Dynamic loads applied to metals may lead to brittle or ductile fracture depending on the imposed strain rates, material properties, and specimen geometry.  With an increase in the applied velocity, brittle to ductile failure mode transition may also be observed. Furthermore, at high strain rates, ductile fracture may be preceded by shear bands, which are narrow bands of intense plastic deformation, typically accompanied by a significant rise in temperature.

Reliable models are needed to predict the response of metals subject to dynamic loads. In particular, capturing the interplay between heat conduction and crack propagation using the phase-field fracture method is still an open research field. To capture the heat transfer across crack surfaces, damage models degrading thermal-conductivity are necessary. While isotropic thermal-conductivity degradation models were proposed, they may lead to errors as they are indifferent to crack directionality.

In our current work, first we present an isotropic degradation of the thermal conductivity is proposed, which couples the thermal diffusion process with the extent of damage across a crack. The closed form solution is derived analytically based on a micro-mechanics void extension model of Laplace's equation. We investigate the behavior of the aforementioned technique on two benchmark problems and show the necessity of such physics-based degradation function in dynamic fracture problems.

Second, a new anisotropic approach will be presented in which thermal-conductivity, which depends on the phase-field gradient, is degraded solely across the crack.
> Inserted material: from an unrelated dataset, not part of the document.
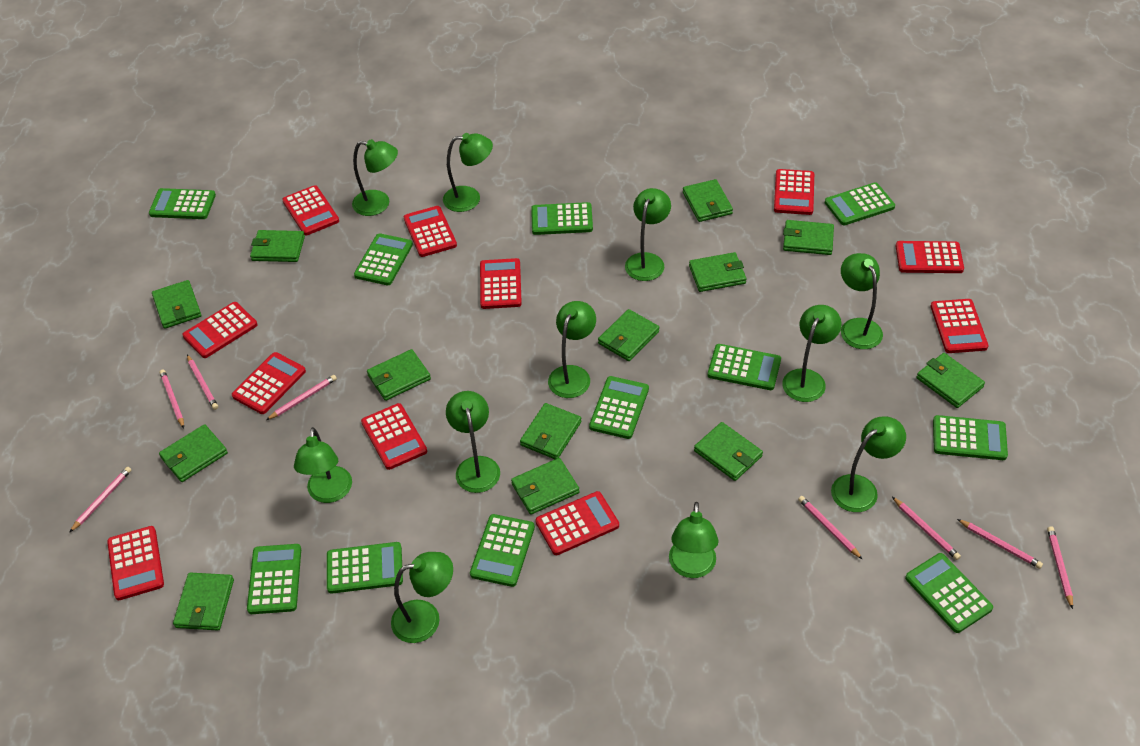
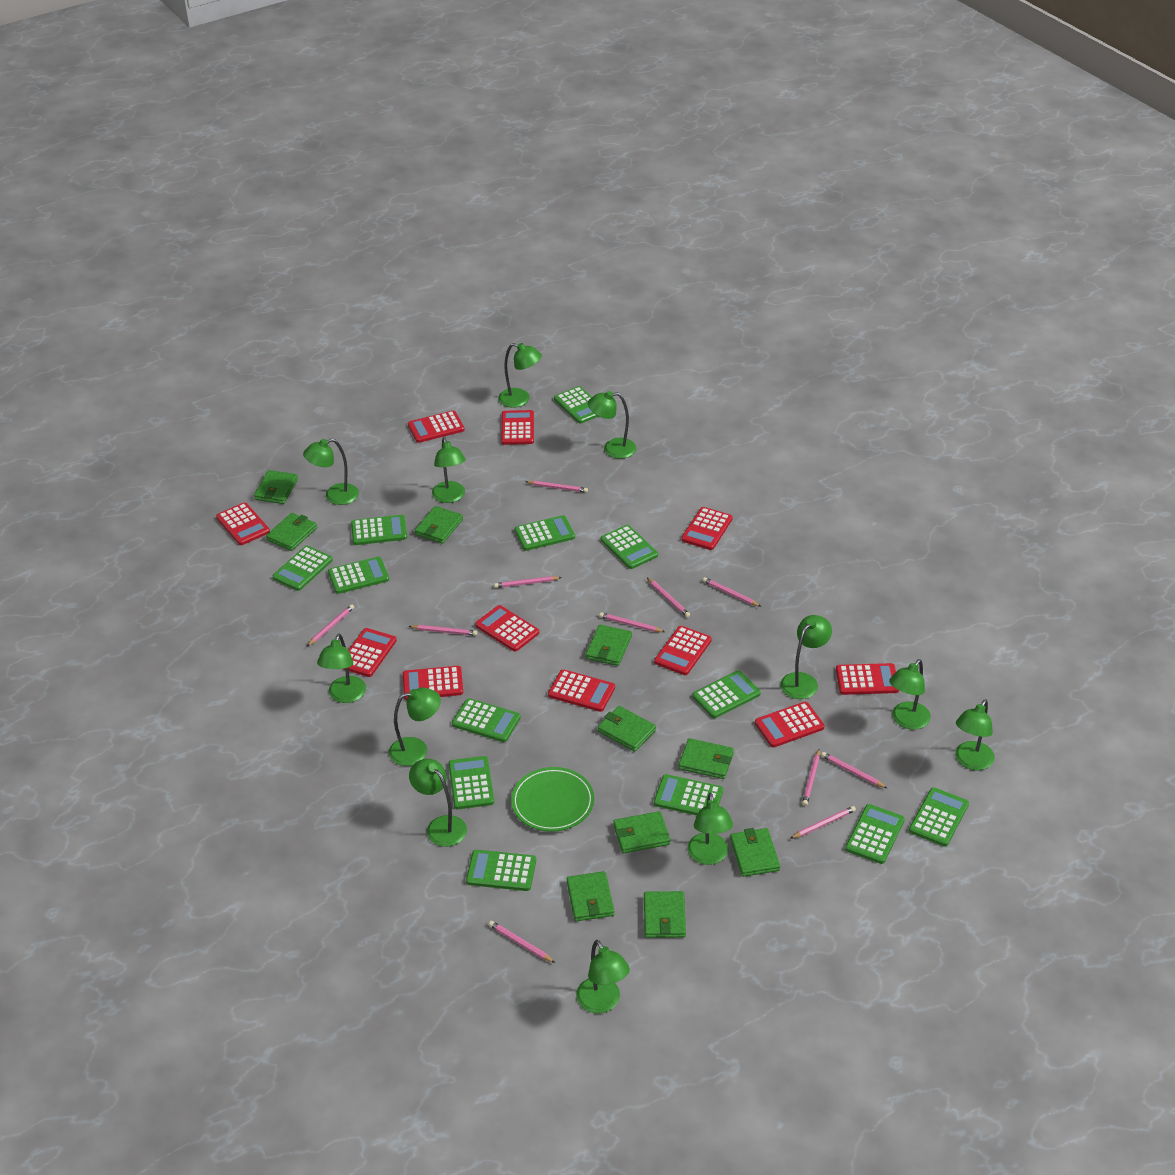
green calculator: [149,188,216,219] [247,544,301,614] [327,542,403,594] [354,233,413,285] [470,514,535,587] [531,202,593,235] [589,376,649,439] [708,344,781,390] [825,182,895,225] [905,553,993,633] [933,415,1008,460] = 11 -> [272,546,333,591] [328,557,389,594] [351,515,407,545] [449,756,494,809] [452,698,521,742] [466,850,536,891] [515,515,575,551] [554,386,599,424] [601,525,658,569] [654,774,723,815] [693,671,761,718] [845,804,905,864] [909,787,969,846] = 13
green lamp: [294,427,352,503] [352,139,398,216] [391,552,453,643] [443,133,493,212] [446,391,500,493] [548,301,596,398] [625,188,671,281] [669,502,719,578] [782,305,841,402] [831,416,906,512] [841,253,883,349] = 11 -> [303,439,359,505] [317,634,366,703] [389,688,441,766] [409,759,467,847] [432,437,466,503] [498,343,542,408] [576,940,630,1014] [588,391,636,459] [688,793,733,865] [780,615,832,699] [889,659,931,730] [955,699,995,770] = 12
green plate: none = 0 -> [511,767,594,832] = 1
green wallet: [152,280,201,329] [159,424,228,482] [173,573,234,630] [250,230,305,262] [367,349,431,401] [511,458,579,515] [520,403,581,459] [598,309,659,361] [683,179,733,222] [689,252,746,292] [694,422,763,481] [783,220,834,255] [917,353,985,408] = 13 -> [254,470,298,504] [266,513,317,551] [415,506,463,544] [567,871,614,921] [586,625,632,666] [598,706,656,752] [613,811,670,853] [644,891,686,938] [679,738,734,779] [730,828,780,877] = 10
pink pencil: [69,467,132,533] [160,369,184,428] [187,355,218,410] [266,375,337,420] [798,496,863,560] [892,497,961,560] [957,519,1043,569] [1047,527,1073,609] = 8 -> [307,604,354,646] [409,625,478,636] [489,921,555,963] [494,576,562,588] [525,481,588,493] [599,612,665,632] [647,578,690,617] [703,577,761,607] [790,806,856,839] [802,749,820,806] [821,752,887,788] = 11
It is shown that this approach improves the near-field approximation of temperature and heat flux compared with isotropic degradation, when taking the discontinuous crack solutions as reference. Additionally, the anisotropic degradation approach is implemented in a unified dynamic fracture model and a couple of examples demonstrate the viability of this approach.

References:

[1]  C. McAuliffe, and H. Waisman, A unified model for metal failure capturing shear banding and fracture, International Journal of Plasticity, 65:131--151, 2015.

[2] C. McAuliffe, and H. Waisman, A coupled phase field shear band model for ductile–brittle transition in notched plate impacts, Computer Methods in Applied Mechanics and Engineering, 305:173--195, 2016.

[3] L. Svolos, C. Bronkhorst and H. Waisman, Thermal-conductivity degradation across cracks in coupled thermo-mechanical systems modeled by the phase-field fracture method, Journal of the Mechanics and Physics of Solids, Volume 137, April 2020, 103861

[4] L. Svolos, Hashem M. Mourad, C. Bronkhorst and H. Waisman, Anisotropic thermal-conductivity degradation in the phase-field method accounting for crack directionality, under review 2020.